World Rugby 'proud' of selection process as France named shock 2023 Rugby World Cup hosts ahead of Ireland and South Africa
World Rugby Chairman Bill Beaumont says Ireland should 'dust (themselves) down and get on with it' after losing out in the vote to host the 2023 Rugby World Cup.
France was named as the shock host of the tournament, defying the independent review's recommendation that South Africa should be voted in as the host nation. That recommendation was not binding ahead of the vote by the World Council, in which France earned a majority of the 39 available votes.
Speaking after the official announcement in London on Wednesday lunch-time, Beaumont urged both Ireland and South Africa to take the defeat as if it happened on the pitch.
"I was involved (with England) in a bid many years ago that got three votes, and two of them were from England," he said. "I can understand the disappointment. It's very disappointing for the countries that have worked very hard and put their heart and soul into outstanding bids. It's like a game of rugby, some games you win, others you lose. You've got to shake hands, dust yourselves down and get on with it."

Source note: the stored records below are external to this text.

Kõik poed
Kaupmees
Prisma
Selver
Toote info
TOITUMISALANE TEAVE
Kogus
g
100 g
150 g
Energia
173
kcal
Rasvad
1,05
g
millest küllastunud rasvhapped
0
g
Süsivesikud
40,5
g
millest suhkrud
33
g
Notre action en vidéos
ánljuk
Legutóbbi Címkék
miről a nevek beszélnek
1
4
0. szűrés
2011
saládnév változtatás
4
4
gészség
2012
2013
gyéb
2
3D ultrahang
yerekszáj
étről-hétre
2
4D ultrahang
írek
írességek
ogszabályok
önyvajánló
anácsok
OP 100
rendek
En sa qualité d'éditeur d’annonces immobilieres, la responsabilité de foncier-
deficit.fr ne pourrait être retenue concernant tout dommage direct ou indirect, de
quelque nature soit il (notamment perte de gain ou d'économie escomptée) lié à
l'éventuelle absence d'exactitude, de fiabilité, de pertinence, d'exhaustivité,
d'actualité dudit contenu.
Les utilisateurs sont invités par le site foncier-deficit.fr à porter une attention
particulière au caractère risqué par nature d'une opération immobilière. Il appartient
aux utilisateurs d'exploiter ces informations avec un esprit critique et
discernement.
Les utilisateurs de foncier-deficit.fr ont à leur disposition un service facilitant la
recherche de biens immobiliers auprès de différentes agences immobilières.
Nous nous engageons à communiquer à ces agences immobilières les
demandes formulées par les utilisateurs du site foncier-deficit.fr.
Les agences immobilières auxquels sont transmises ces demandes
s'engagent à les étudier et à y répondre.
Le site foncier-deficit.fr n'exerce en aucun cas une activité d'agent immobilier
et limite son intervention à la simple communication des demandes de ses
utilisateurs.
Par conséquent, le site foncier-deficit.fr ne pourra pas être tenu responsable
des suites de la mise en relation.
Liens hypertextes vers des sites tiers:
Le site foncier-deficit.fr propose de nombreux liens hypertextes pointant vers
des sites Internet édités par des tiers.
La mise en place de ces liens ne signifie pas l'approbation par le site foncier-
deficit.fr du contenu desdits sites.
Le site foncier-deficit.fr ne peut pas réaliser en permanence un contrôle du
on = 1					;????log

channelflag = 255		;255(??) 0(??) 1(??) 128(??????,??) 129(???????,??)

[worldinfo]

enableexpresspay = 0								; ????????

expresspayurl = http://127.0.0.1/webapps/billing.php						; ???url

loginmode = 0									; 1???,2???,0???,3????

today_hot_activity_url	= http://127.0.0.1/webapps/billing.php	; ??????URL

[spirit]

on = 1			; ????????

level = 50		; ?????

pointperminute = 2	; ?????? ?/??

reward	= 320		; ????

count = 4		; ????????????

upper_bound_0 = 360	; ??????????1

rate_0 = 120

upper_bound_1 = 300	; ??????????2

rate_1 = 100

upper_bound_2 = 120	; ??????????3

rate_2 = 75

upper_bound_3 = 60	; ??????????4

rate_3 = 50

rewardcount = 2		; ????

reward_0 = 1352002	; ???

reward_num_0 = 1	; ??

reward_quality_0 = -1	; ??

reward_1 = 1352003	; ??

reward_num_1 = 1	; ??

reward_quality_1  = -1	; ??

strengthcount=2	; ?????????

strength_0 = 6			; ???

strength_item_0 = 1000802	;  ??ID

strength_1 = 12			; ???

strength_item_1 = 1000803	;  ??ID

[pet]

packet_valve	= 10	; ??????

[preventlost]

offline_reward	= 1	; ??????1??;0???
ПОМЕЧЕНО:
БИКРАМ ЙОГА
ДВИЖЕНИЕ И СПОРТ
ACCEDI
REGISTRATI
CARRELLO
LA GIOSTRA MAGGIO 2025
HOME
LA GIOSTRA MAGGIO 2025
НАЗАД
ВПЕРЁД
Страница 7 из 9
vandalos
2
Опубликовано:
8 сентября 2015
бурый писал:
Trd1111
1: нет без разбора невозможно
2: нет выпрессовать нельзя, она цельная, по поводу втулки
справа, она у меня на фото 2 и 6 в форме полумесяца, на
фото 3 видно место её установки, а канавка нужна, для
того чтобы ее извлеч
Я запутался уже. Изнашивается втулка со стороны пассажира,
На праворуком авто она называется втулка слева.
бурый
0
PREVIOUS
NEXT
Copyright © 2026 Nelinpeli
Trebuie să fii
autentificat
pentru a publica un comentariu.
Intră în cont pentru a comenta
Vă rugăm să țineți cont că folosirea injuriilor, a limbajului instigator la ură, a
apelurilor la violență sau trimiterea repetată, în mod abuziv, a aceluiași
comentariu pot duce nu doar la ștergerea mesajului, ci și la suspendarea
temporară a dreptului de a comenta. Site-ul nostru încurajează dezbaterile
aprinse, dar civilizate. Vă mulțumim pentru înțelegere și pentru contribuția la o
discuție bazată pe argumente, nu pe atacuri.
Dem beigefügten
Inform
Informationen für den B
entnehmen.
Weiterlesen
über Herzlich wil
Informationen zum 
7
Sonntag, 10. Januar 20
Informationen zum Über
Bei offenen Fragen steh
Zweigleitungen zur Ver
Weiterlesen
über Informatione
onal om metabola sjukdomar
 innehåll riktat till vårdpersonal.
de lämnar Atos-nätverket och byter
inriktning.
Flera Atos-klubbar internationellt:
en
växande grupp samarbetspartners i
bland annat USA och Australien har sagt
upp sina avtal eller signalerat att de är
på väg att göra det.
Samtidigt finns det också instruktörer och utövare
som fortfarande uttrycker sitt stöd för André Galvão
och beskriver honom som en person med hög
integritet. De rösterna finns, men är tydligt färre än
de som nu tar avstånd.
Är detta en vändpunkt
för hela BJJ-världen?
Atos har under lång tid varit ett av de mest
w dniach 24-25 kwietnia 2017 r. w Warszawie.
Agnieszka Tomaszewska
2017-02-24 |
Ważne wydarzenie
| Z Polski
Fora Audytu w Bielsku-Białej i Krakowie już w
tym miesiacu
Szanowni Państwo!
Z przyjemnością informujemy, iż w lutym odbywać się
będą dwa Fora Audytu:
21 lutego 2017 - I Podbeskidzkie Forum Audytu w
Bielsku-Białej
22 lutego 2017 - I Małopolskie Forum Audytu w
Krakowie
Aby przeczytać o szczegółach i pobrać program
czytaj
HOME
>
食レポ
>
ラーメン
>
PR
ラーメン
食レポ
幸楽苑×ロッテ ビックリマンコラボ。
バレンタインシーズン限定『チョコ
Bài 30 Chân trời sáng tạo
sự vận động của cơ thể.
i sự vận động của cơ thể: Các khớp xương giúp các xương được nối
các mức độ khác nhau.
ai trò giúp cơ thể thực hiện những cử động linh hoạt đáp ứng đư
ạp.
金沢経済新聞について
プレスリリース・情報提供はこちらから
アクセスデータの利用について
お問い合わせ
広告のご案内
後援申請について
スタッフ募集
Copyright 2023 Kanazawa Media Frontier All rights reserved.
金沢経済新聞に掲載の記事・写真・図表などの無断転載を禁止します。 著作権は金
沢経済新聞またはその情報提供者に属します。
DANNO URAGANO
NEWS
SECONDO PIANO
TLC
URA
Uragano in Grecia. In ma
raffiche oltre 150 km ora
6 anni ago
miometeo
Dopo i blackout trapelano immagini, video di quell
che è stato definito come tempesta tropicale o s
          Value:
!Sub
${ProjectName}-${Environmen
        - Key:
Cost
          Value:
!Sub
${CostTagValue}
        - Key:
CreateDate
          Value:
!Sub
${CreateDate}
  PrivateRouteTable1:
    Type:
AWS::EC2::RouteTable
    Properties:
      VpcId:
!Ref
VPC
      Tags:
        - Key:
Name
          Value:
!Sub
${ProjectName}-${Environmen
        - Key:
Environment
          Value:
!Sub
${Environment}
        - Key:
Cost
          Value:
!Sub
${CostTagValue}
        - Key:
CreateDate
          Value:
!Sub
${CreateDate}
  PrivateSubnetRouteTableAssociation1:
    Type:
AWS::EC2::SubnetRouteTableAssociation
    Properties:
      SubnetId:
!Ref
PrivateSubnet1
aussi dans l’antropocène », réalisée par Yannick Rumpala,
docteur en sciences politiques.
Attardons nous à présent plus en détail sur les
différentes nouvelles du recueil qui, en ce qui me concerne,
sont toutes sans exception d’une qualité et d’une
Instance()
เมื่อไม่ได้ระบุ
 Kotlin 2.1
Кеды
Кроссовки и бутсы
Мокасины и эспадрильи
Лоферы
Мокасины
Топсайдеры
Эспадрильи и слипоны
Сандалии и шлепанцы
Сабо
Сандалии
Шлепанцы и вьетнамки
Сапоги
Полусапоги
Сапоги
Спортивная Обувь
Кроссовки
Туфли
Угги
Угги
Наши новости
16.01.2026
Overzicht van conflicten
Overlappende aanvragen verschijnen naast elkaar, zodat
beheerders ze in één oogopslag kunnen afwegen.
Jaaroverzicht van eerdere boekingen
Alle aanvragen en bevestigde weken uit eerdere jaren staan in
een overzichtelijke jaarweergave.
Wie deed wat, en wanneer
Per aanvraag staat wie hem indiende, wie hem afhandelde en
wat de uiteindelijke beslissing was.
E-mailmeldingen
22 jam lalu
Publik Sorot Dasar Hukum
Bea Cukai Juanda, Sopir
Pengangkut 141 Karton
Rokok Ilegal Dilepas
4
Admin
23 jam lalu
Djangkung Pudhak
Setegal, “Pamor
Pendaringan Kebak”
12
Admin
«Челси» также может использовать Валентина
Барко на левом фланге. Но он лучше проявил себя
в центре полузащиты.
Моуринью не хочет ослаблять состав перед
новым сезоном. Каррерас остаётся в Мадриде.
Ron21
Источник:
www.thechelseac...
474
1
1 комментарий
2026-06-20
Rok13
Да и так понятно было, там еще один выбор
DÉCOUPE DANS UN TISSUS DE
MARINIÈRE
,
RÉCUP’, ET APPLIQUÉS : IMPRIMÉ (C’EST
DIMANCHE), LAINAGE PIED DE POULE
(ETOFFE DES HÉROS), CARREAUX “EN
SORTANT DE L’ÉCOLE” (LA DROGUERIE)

The Head of Rugby World Cup Alan Gilpin said that there is no reason why Ireland could not host the World Cup in the future. He said that any of the three bidding nations were fit to host the 2023 edition, but noted that South Africa and France had the edge due to 'experience.'
Beaumont, meanwhile, was quick to defend the selection process and said that the defeat of the independent review's recommendation was no embarrassment for World Rugby.
"It's been an oustatnding process and three great bids. There has always got to be one recommendation and that was South Africa but just because it went to France, it doesn't mean there is humiliation whatsoever.
"We like to think that the process has been open and transparent and that the results of the process were published. It was up to the World Council delegates to decide.
"If you look, there wasn't a great deal between France and South Africa in the evaluation report. It's been an open and transparent process that we're proud of.
"What you can look at is that we've made a recommendation. It wasn't accepted by Council. The two top candidates were close. This is the first time that we've embarked on this process and other sporting bodies are doing a very similar thing.
"With any process, we will look back and have a debrief. Certainly I think we can feel confident in the process. Like any norganisation, the Rugby World Cup will be looking at things we can improve going forward. We're always looking to improve as an organisation."
Brett Gosper, meanwhile, defended the secret ballot used for the final voting process, saying that method was used to ensure votes could be cast 'without fear'.
The 2023 tournament follows the 2019 edition, which takes place in Japan.
England hosted the most recent tournament, in 2015, when New Zealand won a second successive title after victory on home soil in 2011.